DATA TO PROCESS Start Marker

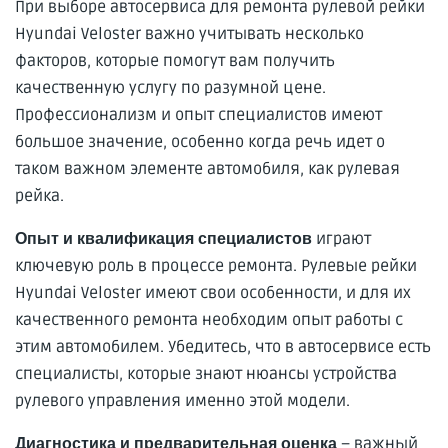
При выборе автосервиса для ремонта рулевой рейки
Hyundai Veloster важно учитывать несколько
факторов, которые помогут вам получить
качественную услугу по разумной цене.
Профессионализм и опыт специалистов имеют
большое значение, особенно когда речь идет о
таком важном элементе автомобиля, как рулевая
рейка.
играют
Опыт и квалификация специалистов
ключевую роль в процессе ремонта. Рулевые рейки
Hyundai Veloster имеют свои особенности, и для их
качественного ремонта необходим опыт работы с
этим автомобилем. Убедитесь, что в автосервисе есть
специалисты, которые знают нюансы устройства
рулевого управления именно этой модели.
– важный
Диагностика и предварительная оценка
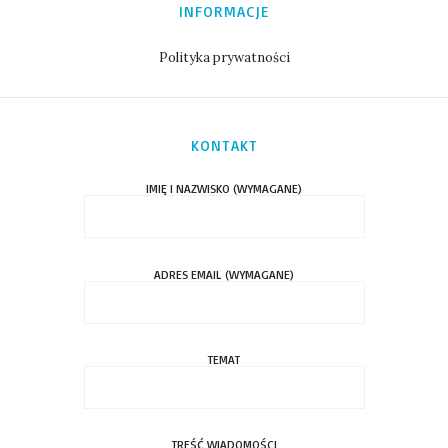
INFORMACJE
Polityka prywatności
KONTAKT
IMIĘ I NAZWISKO (WYMAGANE)
ADRES EMAIL (WYMAGANE)
TEMAT
TREŚĆ WIADOMOŚCI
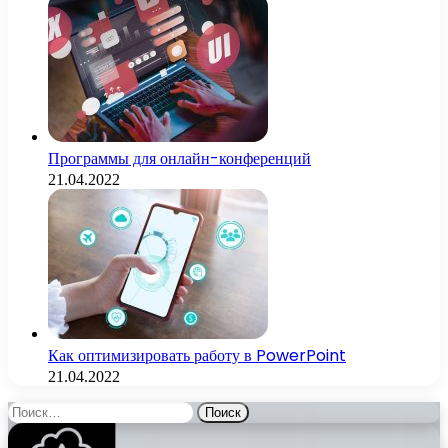
Программы для онлайн-конференций
21.04.2022
Как оптимизировать работу в PowerPoint
21.04.2022
Найти:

DATA TO PROCESS End Marker

ACTION ITEM: Please switch "21.04.2022" to "22.04.2022" wherever it appears in the items, then write out the text of all the items again with nothing else changed and the pictures left out.

RESPONSE TO THIS TASK:
При выборе автосервиса для ремонта рулевой рейки
Hyundai Veloster важно учитывать несколько
факторов, которые помогут вам получить
качественную услугу по разумной цене.
Профессионализм и опыт специалистов имеют
большое значение, особенно когда речь идет о
таком важном элементе автомобиля, как рулевая
рейка.
играют
Опыт и квалификация специалистов
ключевую роль в процессе ремонта. Рулевые рейки
Hyundai Veloster имеют свои особенности, и для их
качественного ремонта необходим опыт работы с
этим автомобилем. Убедитесь, что в автосервисе есть
специалисты, которые знают нюансы устройства
рулевого управления именно этой модели.
– важный
Диагностика и предварительная оценка
INFORMACJE
Polityka prywatności
KONTAKT
IMIĘ I NAZWISKO (WYMAGANE)
ADRES EMAIL (WYMAGANE)
TEMAT
TREŚĆ WIADOMOŚCI
Программы для онлайн-конференций
22.04.2022
Как оптимизировать работу в PowerPoint
22.04.2022
Найти:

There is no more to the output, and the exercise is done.